Le Burundi a enregistré de “bonnes performances” dans la lutte contre les VSBG, selon une responsable d’ONG

Le Burundi a déjà marqué de “bonnes performances” dans la lutte contre les “violences sexuelles basées sur le genre”(VSBG) au cours des 15 dernières années, ont déclaré lundi à Bujumbura Marie-Goreth Mukeramana, représentante légale d’une ONG burundaise “Initiative Seruka pour les victimes du viol”(ISV).

Mme Mukeramana a tenu ces propos lors d’une conférence de presse à l’occasion de la célébration du 15ème anniversaire d’existence du projet “Seruka” (vocable burundais signifiant sortir de l’ombre).

“Bien que plus de 19 950 victimes de VSBG aient déjà bénéficié de divers services offerts par Seruka depuis sa création jusqu’aujourd’hui, le changement de comportement des Burundais contre les VSBG au Burundi reste encore un défi majeur dans le pays matérialisé par l’omniprésence des obstacles liés au poids des facteurs socioculturels (peur des représailles en cas de dénonciation des auteurs des VSBG, arrangements à l’amiable entre victimes des VSBG et auteurs de celles-ci, etc.)”, a-t-elle précisé.

D’après Mme Mukeramana, les performances déjà enregistrées dans le combat contre les VSBG au Burundi, particulièrement depuis 2009 avec le passage de Seruka d’une gestion placée sous la direction de MSF/Belgique (Médecins Sans Frontières Belgique) à celle d’ISV, sont le fruit d’une combinaison d’une série de facteurs.

En plus de la prise en charge des victimes des VSBG, elle a relevé également une certaine “synergie nationale” enclenchée au niveau des processus d’accompagnement psychologique et sur le plan juridique.

Les différentes sensibilisations depuis 2011 grâce au projet Seruka en direction des communautés locales pour la prise en main de cette problématique des VSBG au Burundi, ont apporté une “forte valeur ajoutée” dans la lutte ad hoc, a-t-elle ajouté.

“En effet, puisque ces violences sont commises au sein de la communauté burundaise, on est convaincu et persuadé qu’il revient à la même communauté de prendre le devant dans le diagnostic social, dans la prévention et dans la prise en charge des victimes en la matière”, a-t-elle expliqué.

Du fait d’un bon impact produit par les diverses campagnes de sensibilisation contre les VSBG, a-t-elle poursuivi, les chiffres de fréquentation des victimes dans les institutions de prise en charge dont Seruka, ont connu au cours de ces dernières années une “courbe ascendante” au Burundi aussi bien dans la province urbaine de Bujumbura-Mairie (ouest) abritant la capitale que dans les 17 autres provinces de l’intérieur du pays.

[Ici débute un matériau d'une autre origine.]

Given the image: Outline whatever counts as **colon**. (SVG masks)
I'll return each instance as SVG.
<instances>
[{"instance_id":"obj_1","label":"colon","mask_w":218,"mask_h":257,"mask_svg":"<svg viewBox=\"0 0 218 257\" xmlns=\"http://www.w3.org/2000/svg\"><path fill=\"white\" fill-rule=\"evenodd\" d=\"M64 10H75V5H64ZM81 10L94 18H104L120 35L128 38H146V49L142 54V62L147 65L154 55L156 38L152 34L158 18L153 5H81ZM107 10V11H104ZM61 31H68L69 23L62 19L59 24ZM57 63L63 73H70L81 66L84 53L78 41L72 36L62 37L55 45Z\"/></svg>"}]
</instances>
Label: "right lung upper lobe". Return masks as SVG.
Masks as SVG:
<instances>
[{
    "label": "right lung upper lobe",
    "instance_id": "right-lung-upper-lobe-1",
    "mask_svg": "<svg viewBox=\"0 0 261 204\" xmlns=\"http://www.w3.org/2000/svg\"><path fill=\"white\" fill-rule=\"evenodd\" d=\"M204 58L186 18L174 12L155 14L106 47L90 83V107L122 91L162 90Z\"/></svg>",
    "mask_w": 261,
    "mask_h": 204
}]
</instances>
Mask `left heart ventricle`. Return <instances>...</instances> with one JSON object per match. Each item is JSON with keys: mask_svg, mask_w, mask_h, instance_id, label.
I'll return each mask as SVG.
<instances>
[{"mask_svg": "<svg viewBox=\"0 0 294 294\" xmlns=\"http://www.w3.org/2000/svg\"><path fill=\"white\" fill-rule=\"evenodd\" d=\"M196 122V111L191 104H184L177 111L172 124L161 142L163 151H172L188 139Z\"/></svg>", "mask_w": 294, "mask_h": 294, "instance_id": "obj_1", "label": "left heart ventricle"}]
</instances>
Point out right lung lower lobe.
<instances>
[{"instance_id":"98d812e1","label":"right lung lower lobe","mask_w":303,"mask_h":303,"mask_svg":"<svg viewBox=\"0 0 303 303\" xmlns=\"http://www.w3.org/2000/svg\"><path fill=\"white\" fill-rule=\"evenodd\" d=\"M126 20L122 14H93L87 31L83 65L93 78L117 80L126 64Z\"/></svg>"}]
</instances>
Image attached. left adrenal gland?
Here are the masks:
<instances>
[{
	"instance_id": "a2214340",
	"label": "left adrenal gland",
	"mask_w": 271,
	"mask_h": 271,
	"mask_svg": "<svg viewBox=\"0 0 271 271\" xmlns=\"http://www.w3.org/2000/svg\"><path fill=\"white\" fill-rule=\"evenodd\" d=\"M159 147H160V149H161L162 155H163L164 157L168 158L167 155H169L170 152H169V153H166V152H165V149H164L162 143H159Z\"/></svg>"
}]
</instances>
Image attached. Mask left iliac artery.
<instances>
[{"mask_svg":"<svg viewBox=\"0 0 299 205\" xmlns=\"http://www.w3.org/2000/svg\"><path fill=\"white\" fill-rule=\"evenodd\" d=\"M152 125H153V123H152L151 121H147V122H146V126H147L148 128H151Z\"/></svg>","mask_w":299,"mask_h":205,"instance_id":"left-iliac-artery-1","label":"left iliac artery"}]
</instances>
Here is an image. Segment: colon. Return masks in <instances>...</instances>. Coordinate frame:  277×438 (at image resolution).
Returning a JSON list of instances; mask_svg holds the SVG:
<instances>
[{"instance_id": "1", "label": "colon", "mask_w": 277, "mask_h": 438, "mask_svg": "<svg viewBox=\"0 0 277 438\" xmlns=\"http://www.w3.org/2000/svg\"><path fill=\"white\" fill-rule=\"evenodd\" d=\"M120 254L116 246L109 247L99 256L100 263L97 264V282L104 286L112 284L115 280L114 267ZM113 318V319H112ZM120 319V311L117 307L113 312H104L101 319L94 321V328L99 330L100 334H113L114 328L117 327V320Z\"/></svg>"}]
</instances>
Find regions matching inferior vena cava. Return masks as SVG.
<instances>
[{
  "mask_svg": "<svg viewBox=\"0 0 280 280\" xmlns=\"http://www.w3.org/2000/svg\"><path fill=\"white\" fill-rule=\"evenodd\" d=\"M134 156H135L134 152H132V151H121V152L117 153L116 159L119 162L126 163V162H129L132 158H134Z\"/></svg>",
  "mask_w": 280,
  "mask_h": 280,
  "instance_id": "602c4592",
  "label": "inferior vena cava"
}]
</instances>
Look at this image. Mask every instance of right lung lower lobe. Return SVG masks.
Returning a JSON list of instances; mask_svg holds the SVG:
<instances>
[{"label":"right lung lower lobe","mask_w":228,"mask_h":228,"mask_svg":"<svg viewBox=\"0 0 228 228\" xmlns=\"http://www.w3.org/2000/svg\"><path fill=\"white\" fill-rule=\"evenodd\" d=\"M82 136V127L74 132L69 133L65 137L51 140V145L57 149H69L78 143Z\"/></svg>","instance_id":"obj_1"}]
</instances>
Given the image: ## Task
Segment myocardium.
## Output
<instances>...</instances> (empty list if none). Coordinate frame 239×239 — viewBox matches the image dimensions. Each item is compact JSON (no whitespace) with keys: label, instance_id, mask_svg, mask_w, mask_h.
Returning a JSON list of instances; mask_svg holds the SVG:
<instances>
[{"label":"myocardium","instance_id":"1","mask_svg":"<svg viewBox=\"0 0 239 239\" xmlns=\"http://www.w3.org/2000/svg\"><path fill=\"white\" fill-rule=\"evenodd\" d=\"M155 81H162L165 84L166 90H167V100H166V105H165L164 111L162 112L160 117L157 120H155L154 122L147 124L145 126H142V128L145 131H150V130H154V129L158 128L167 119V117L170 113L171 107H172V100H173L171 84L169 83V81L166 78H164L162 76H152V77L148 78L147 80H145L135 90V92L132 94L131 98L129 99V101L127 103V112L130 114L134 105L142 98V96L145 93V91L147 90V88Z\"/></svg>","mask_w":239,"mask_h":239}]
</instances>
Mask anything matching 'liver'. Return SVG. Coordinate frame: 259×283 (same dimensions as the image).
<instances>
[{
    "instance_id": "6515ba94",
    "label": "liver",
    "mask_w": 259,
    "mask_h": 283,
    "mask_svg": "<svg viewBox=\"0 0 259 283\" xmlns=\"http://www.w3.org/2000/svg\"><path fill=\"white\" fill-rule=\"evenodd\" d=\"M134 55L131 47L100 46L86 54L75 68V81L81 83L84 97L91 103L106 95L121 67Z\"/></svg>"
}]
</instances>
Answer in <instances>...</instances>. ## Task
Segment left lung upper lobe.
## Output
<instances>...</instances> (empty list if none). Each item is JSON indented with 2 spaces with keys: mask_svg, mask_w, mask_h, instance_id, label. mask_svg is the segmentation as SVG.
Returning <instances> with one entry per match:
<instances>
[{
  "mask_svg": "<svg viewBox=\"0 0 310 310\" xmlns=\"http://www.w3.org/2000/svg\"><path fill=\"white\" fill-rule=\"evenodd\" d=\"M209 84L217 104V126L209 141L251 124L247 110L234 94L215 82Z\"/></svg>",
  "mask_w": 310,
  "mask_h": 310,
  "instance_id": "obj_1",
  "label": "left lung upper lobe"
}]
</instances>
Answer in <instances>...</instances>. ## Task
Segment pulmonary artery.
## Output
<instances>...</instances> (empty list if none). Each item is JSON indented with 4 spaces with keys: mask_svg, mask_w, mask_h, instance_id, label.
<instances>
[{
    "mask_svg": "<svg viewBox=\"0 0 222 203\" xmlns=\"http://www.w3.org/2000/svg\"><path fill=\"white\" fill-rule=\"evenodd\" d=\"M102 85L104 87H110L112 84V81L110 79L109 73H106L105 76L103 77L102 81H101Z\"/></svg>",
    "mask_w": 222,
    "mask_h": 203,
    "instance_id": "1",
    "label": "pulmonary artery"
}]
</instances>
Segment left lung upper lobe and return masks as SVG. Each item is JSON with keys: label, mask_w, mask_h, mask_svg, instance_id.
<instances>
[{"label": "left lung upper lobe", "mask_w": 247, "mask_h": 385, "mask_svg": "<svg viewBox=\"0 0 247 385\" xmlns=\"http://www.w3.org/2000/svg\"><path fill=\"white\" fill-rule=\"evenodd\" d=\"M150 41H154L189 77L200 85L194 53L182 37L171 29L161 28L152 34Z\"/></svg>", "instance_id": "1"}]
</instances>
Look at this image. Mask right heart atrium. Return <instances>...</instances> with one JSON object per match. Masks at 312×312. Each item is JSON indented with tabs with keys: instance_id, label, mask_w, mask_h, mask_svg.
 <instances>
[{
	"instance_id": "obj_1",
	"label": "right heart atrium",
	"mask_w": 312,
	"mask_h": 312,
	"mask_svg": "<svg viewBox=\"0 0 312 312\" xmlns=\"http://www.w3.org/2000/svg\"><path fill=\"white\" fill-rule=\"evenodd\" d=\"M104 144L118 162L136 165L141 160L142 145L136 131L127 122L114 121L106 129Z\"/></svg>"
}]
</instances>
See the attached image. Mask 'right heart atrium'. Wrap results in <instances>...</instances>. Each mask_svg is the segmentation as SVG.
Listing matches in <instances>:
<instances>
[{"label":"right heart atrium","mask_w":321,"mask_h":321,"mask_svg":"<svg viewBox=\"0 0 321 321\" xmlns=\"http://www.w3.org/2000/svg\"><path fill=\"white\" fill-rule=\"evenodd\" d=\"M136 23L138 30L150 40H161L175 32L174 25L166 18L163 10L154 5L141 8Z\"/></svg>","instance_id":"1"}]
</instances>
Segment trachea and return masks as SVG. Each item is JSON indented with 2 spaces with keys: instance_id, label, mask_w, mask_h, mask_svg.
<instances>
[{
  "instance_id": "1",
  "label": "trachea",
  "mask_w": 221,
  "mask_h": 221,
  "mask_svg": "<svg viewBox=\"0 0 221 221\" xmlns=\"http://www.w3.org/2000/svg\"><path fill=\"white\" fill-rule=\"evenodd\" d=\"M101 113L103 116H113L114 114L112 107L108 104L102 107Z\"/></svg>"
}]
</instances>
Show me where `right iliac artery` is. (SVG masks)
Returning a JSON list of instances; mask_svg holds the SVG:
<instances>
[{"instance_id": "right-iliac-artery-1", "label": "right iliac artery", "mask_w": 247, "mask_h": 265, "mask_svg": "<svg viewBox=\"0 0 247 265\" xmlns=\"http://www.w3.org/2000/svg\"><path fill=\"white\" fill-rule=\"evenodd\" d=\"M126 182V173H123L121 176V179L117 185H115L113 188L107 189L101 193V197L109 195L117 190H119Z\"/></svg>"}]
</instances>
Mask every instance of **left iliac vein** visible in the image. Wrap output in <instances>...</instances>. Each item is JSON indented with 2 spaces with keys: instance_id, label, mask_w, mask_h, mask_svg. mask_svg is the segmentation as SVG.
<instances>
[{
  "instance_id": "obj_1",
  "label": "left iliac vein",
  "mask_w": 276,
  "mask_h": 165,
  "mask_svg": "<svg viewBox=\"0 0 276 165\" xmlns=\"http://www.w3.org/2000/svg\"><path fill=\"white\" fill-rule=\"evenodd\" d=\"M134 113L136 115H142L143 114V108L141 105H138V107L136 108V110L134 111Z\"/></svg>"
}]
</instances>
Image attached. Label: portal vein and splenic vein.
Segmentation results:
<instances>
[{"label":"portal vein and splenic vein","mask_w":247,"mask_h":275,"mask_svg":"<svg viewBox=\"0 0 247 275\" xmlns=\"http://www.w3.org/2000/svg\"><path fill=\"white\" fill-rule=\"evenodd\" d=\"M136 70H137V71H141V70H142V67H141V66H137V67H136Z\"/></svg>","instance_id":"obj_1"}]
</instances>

Par ailleurs, elle a évoqué une diminution de la peur au sein des communautés locales, car les gens osent accompagner les victimes des VSBG dans les centres de prévention et de prise en charge.

Mme Mukeramana a souligné également que la “forte volonté politique” exprimée par le gouvernement du président Pierre Nkurunziza au cours de ces dix dernières années, est à inscrire au palmarès des éléments ayant participé à la “réduction” des VSBG au Burundi.